Wherever the line that contains "摩根证券 校企携手拓新局 产教融合共发展" falls, repeat it and the lines after it exactly until the records end, without any pictures.

» **SOURCE DATA**

========================

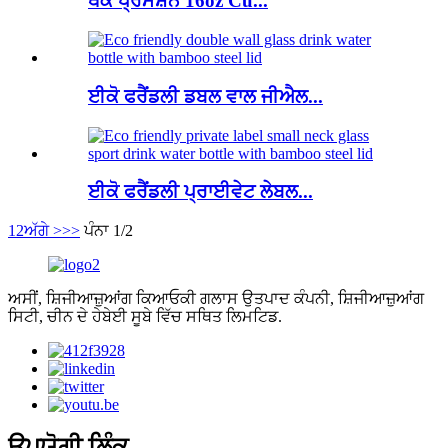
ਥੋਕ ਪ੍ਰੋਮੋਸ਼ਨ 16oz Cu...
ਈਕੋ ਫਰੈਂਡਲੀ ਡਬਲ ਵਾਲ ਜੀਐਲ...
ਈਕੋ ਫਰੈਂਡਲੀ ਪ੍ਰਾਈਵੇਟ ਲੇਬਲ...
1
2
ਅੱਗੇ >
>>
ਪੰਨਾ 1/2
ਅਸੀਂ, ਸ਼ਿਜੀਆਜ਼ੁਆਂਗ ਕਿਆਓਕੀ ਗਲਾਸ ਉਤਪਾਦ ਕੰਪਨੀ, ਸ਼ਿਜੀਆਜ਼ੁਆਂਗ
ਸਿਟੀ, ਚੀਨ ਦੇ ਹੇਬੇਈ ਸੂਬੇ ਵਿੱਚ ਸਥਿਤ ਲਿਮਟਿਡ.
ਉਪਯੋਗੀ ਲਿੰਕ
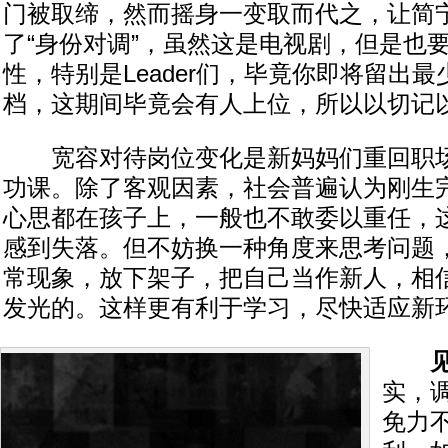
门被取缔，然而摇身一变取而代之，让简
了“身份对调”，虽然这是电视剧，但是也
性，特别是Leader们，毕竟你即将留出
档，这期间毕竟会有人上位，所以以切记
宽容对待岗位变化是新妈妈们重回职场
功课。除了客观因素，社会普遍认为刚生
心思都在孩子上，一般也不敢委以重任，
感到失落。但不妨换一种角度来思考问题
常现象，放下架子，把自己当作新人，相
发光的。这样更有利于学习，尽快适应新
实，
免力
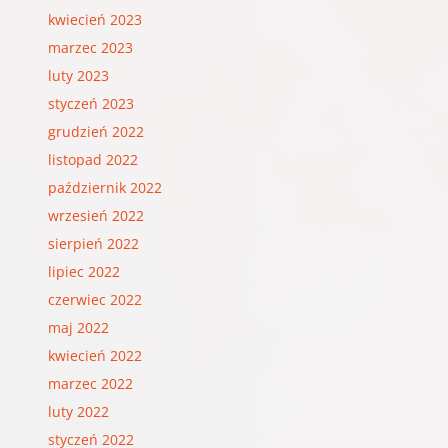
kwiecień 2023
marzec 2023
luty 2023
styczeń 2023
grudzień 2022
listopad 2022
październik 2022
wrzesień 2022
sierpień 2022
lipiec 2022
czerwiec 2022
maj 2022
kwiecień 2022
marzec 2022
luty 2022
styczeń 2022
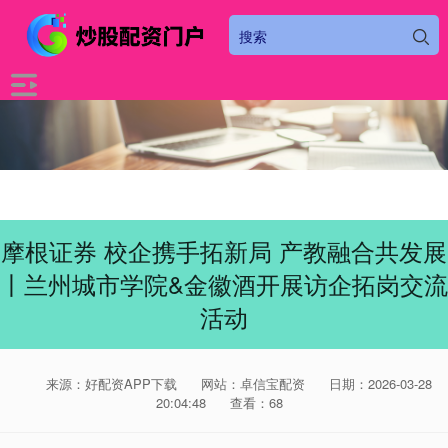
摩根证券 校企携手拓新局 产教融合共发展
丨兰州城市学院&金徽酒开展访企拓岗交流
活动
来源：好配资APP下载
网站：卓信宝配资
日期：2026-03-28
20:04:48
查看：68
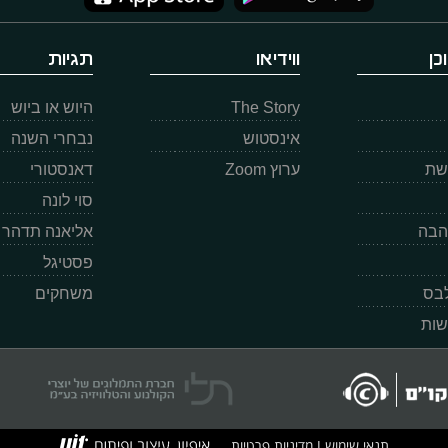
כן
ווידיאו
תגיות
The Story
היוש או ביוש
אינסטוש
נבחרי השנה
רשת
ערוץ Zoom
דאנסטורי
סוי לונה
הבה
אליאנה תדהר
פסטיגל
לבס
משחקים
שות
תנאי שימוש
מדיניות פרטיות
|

========================

» **ANSWER FOR THIS EXERCISE**
摩根证券 校企携手拓新局 产教融合共发展
丨兰州城市学院&金徽酒开展访企拓岗交流
活动
来源：好配资APP下载
网站：卓信宝配资
日期：2026-03-28
20:04:48
查看：68
כן
ווידיאו
תגיות
The Story
היוש או ביוש
אינסטוש
נבחרי השנה
רשת
ערוץ Zoom
דאנסטורי
סוי לונה
הבה
אליאנה תדהר
פסטיגל
לבס
משחקים
שות
תנאי שימוש
מדיניות פרטיות
|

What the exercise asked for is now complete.